[What to do] Reproduce the rows line for line, beginning with the first line of the rows and ending after the line that contains "für die Nachwuchsfahrgäste".

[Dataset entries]
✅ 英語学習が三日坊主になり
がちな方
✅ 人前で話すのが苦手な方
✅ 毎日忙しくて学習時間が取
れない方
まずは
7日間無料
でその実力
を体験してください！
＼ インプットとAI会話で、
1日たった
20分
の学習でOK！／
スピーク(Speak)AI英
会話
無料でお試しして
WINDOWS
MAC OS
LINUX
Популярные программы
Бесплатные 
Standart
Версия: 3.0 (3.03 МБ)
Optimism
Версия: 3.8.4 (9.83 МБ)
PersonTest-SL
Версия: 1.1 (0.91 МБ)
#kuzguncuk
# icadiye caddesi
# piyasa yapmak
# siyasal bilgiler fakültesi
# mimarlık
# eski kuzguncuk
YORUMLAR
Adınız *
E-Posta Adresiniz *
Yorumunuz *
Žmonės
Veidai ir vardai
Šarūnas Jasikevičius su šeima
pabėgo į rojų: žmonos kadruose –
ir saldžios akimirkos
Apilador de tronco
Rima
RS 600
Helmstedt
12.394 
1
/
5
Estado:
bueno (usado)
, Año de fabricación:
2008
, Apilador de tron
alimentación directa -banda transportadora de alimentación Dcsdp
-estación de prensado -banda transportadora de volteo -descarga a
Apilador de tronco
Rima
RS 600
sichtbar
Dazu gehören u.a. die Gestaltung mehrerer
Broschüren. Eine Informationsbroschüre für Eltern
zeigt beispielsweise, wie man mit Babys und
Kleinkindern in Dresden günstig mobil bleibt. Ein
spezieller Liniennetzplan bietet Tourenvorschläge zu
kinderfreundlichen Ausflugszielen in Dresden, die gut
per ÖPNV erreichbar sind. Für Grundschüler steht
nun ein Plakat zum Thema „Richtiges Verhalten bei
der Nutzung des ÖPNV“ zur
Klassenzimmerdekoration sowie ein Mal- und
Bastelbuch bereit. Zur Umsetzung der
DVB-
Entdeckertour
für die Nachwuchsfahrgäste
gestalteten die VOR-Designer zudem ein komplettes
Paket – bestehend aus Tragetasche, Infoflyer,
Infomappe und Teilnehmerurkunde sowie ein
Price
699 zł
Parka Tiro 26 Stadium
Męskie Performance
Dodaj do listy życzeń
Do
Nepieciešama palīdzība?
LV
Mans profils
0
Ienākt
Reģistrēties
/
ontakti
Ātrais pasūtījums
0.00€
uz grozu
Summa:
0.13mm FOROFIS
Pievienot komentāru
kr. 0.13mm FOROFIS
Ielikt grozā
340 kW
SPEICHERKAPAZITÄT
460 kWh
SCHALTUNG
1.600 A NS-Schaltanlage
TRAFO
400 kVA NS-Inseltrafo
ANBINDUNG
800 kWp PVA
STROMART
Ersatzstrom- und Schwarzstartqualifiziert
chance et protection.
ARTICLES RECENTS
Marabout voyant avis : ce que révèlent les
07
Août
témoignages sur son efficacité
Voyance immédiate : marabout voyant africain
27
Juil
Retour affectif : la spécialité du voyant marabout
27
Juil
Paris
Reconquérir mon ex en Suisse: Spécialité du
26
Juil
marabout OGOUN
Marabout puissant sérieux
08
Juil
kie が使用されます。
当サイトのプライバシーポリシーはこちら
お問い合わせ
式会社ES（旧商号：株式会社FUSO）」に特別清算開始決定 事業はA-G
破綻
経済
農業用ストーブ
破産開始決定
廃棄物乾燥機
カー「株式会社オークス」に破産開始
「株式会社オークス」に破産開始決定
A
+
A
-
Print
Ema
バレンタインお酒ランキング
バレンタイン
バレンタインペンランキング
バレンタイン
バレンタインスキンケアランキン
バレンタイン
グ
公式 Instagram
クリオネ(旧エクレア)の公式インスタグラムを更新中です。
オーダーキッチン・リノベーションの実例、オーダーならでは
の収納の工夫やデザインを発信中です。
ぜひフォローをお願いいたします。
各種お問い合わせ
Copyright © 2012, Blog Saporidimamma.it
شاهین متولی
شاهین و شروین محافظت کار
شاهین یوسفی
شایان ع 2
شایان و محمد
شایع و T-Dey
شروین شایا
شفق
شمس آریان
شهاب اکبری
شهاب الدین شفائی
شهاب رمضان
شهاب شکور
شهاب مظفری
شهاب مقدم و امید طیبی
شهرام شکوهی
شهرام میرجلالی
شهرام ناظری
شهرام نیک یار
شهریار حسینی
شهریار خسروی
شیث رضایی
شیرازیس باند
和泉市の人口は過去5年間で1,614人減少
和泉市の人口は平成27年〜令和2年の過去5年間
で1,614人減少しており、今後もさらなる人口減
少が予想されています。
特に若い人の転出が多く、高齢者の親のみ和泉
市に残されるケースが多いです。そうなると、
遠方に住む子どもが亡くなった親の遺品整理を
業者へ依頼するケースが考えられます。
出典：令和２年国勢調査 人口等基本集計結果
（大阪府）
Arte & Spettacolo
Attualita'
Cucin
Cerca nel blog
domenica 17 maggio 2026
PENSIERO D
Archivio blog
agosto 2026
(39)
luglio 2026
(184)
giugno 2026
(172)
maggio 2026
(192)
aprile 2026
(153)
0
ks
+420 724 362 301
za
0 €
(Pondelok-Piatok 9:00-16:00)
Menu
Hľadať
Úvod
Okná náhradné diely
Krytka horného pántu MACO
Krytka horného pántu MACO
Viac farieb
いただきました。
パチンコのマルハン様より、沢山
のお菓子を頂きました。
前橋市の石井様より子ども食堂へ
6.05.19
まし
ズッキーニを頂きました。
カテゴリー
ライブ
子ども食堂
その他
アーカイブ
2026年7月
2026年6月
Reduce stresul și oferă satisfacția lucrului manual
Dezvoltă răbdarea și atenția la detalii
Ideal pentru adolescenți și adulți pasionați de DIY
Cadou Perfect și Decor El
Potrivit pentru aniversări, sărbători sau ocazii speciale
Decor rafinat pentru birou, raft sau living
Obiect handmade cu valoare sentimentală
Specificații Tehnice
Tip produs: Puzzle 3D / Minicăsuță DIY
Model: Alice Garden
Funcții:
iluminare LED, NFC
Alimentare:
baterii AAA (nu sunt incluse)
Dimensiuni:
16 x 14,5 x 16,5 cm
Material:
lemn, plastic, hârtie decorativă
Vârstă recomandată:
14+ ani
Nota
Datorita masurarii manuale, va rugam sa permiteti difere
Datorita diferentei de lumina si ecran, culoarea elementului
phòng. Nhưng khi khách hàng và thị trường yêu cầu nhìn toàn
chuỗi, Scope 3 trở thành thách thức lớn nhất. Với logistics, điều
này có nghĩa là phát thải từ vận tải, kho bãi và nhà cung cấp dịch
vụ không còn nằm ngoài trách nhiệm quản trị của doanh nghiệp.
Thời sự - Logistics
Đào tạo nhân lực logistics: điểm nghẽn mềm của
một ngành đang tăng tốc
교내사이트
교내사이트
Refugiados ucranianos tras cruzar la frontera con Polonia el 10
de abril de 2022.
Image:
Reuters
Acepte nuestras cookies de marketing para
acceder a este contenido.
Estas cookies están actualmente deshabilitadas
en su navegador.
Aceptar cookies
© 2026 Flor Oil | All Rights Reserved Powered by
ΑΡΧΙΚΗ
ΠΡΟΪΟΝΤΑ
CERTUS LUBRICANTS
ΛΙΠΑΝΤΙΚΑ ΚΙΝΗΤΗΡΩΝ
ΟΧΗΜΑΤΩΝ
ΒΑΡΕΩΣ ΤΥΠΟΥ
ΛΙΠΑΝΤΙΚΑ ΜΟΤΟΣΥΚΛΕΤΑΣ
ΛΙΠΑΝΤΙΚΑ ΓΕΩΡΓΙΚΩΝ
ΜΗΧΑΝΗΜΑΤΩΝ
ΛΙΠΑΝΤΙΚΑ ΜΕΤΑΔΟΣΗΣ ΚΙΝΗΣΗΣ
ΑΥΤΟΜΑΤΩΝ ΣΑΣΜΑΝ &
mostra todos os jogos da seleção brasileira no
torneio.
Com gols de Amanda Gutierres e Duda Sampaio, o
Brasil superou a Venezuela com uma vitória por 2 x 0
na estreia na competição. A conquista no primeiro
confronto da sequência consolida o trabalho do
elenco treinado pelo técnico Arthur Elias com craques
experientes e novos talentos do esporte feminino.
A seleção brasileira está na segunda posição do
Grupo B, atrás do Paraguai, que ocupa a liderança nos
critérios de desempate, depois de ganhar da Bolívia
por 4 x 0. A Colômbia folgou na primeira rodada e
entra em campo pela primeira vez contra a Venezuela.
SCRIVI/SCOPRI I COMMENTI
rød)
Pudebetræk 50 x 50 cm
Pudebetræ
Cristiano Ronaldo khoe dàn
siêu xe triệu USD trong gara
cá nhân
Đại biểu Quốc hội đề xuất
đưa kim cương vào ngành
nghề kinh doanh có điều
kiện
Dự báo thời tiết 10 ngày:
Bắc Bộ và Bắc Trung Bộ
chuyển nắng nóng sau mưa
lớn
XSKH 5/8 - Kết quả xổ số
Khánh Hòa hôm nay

[Exercise result]
✅ 英語学習が三日坊主になり
がちな方
✅ 人前で話すのが苦手な方
✅ 毎日忙しくて学習時間が取
れない方
まずは
7日間無料
でその実力
を体験してください！
＼ インプットとAI会話で、
1日たった
20分
の学習でOK！／
スピーク(Speak)AI英
会話
無料でお試しして
WINDOWS
MAC OS
LINUX
Популярные программы
Бесплатные 
Standart
Версия: 3.0 (3.03 МБ)
Optimism
Версия: 3.8.4 (9.83 МБ)
PersonTest-SL
Версия: 1.1 (0.91 МБ)
#kuzguncuk
# icadiye caddesi
# piyasa yapmak
# siyasal bilgiler fakültesi
# mimarlık
# eski kuzguncuk
YORUMLAR
Adınız *
E-Posta Adresiniz *
Yorumunuz *
Žmonės
Veidai ir vardai
Šarūnas Jasikevičius su šeima
pabėgo į rojų: žmonos kadruose –
ir saldžios akimirkos
Apilador de tronco
Rima
RS 600
Helmstedt
12.394 
1
/
5
Estado:
bueno (usado)
, Año de fabricación:
2008
, Apilador de tron
alimentación directa -banda transportadora de alimentación Dcsdp
-estación de prensado -banda transportadora de volteo -descarga a
Apilador de tronco
Rima
RS 600
sichtbar
Dazu gehören u.a. die Gestaltung mehrerer
Broschüren. Eine Informationsbroschüre für Eltern
zeigt beispielsweise, wie man mit Babys und
Kleinkindern in Dresden günstig mobil bleibt. Ein
spezieller Liniennetzplan bietet Tourenvorschläge zu
kinderfreundlichen Ausflugszielen in Dresden, die gut
per ÖPNV erreichbar sind. Für Grundschüler steht
nun ein Plakat zum Thema „Richtiges Verhalten bei
der Nutzung des ÖPNV“ zur
Klassenzimmerdekoration sowie ein Mal- und
Bastelbuch bereit. Zur Umsetzung der
DVB-
Entdeckertour
für die Nachwuchsfahrgäste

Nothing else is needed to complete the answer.